Investigation by Queensland authorities
In Queensland, where The Global Work and Travel Co is based, the Office of Fair Trading (OFT) has received 22 complaints about the company.
The department says because the complaints are about the operations of an employment agent, they have been referred to a different department for further consideration.
“During the course of the investigation, it was established that the travel services offered by Global Work and Travel actually form part of an employment arrangement, rather than being travel services in their own right,” a spokesperson said.
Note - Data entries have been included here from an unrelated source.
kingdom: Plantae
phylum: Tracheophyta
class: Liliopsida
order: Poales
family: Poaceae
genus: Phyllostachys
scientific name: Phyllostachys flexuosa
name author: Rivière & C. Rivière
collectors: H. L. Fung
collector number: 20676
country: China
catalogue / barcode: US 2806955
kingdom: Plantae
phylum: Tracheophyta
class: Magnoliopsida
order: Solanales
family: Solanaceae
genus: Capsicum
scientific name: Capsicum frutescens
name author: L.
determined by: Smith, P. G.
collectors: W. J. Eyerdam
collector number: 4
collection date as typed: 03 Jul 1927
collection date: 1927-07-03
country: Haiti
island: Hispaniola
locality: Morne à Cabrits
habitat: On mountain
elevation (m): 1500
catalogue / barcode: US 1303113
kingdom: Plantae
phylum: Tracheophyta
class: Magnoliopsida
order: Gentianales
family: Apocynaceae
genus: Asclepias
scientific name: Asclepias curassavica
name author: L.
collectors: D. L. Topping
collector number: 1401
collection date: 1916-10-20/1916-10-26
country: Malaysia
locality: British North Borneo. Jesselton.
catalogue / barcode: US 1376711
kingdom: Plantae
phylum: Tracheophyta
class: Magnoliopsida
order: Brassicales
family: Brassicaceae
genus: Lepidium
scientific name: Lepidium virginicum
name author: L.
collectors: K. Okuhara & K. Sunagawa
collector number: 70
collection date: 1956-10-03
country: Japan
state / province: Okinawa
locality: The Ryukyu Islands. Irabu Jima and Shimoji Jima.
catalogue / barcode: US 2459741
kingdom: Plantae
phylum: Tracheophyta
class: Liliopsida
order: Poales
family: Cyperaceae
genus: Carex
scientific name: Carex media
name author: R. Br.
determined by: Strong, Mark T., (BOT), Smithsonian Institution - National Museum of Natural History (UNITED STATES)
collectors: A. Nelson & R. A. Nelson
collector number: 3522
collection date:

“As such, representations about the travel aspect of the employment arrangement do not constitute a breach of the ACL (Australian Consumer Law).
“The operations of employment agents are regulated under the Private Employment Agents Act 2005, which is administered by Private Sector Industrial Relations (PSIR) (part of the Department of Justice and Attorney-General).
“The OFT has now exercised its power to refer all relevant complaints (22 in total), and information obtained during the course of the investigation, to PSIR.”
PSIR has confirmed to the ABC that it will commence an investigation.
“Private Sector Industrial Relations (PSIR) received 22 complaints… in relation to Global Work and Travel and will commence an investigation,” a department spokeswoman has told the ABC.
The spokesperson said the operations of employment agents in Queensland are regulated by the Private Employment Agents Act 2005 and the Private Employment Agents (Code of Conduct) Regulation 2005.
These cover issues such as:
- General responsibilities of agents including responsibilities to work seekers
- Fee charging restrictions that prohibit agents seeking or accepting payment from a work seeker as a condition of finding work within or outside Australia
- Records to be kept by an agent including registers and correspondence
- Prohibitions against an agent publishing false information or making false statements
- The requirement of an agent to give an information statement to a work seeker
- Particular rules of conduct for dealings with models and performers
“PSIR inspectors have the authority to investigate complaints regarding these matters and, if necessary, take action to recover indiscriminate fees being levied for the procurement of employment by private employment agents.”
The Fair Work Ombudsman has also been investigating The Global Work and Travel Co and has an ongoing court case against Global in the Brisbane Federal Court about the alleged underpayment of some employees.
The case will return to court for a hearing in February next year.